Eddy (Eddy DM.Rationing resources while improving quality.JAMA 1994;272;817 824) said we must "help patient understand the consequences of a limited resource pool and the need to be fair" and he continued " in most cases the explanation might be "Well, for patients like you the appropriate approach is ...".
Dr. Robert L. Wears in his letter to JAMA said " patients in general (society) must agree to this return to a beneficent paternalism"as at least he seemed to believe that before someone would be sacrificed to the collective good, he should agree to do it. Of course "society" being a figure of speech cannot agree to anything, only individual patients could agree or disagree.

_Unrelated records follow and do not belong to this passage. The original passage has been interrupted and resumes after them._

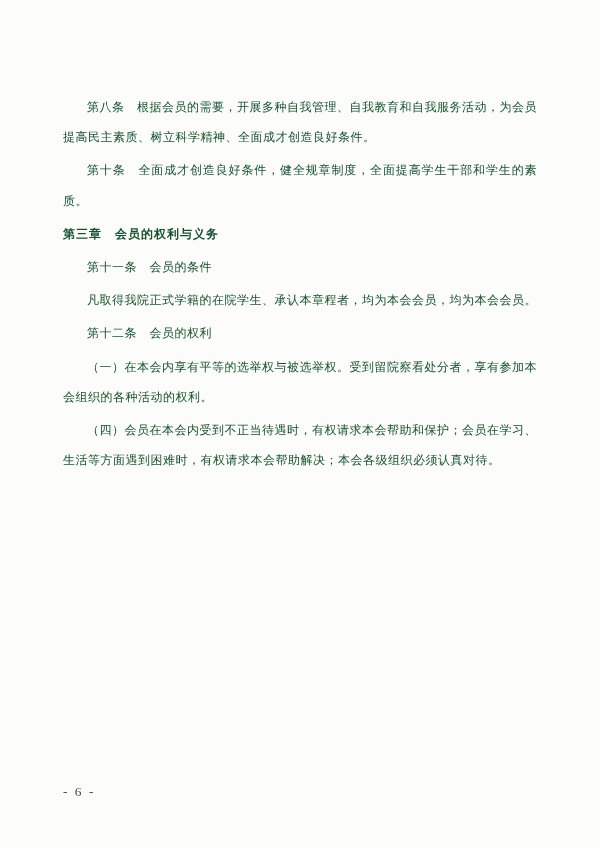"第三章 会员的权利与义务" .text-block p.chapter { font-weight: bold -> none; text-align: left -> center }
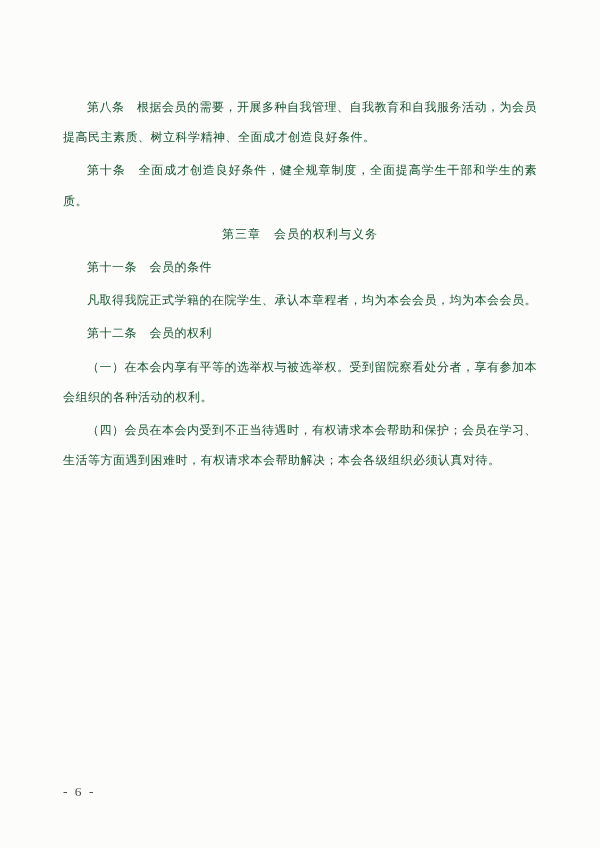"第十一条 会员的条件" p { html: <p>第十一条 会员的条件</p> -> none }
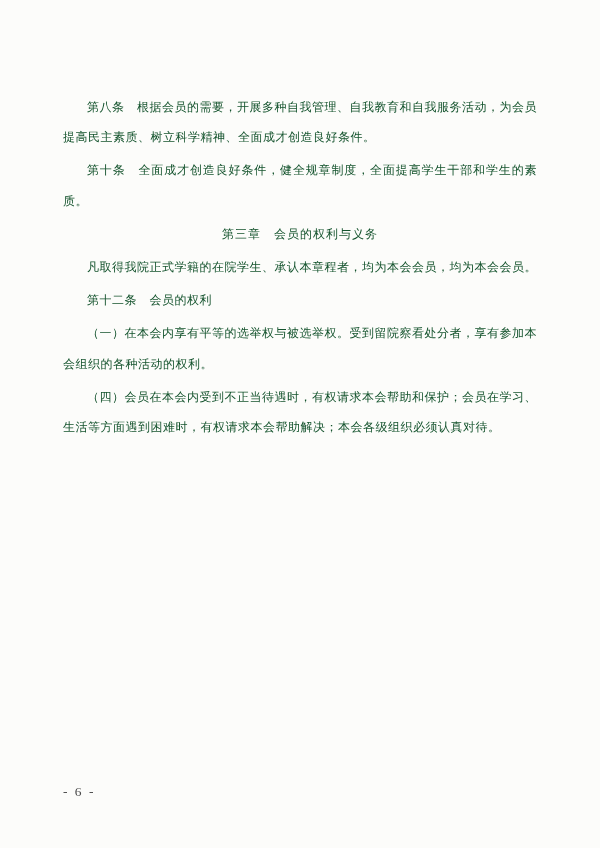"（一）在本会内享有平等的选举权与被选举权。受到留院察看处分者，享有参加本会组织的" p { text: 受到留院察看处分者，享有参加本会组织的各种活动的权利 -> 会员的权利与义务，在留察期间不享有选举权和被选举权 }
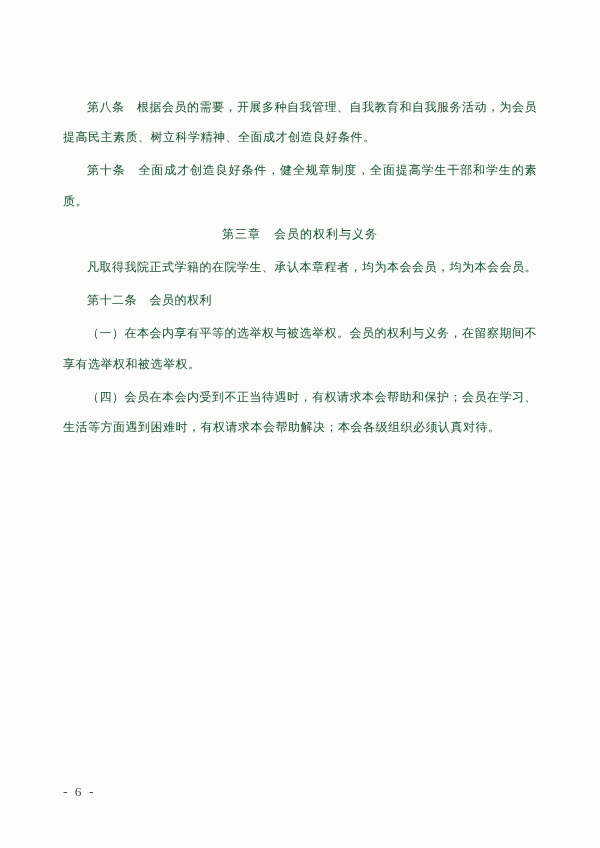"（三）享有参加本会组织的各种活动的权利；" p { html: none -> <p>（三）享有参加本会组织的各种活动的权利；</p> }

As arguably bad as the old paternalism may have been At least an individual doctor decided what was best for the individual patient.With the new paternalism the medical elite versed in the ways of outcome analysis and cost benefit analysis will decide what is good for all the patients while the individual doctor and the individual patient's assessment and values are no longer relevant let alone determinative.
Similar views to those expressed here were published- in the same general time frame as the letters to JAMA- by Chervenk and McCullough in an article in J.Clin.Ethics 1995;6:320323 titled "The threat of the new managed practice of medicine to patients'autonomy."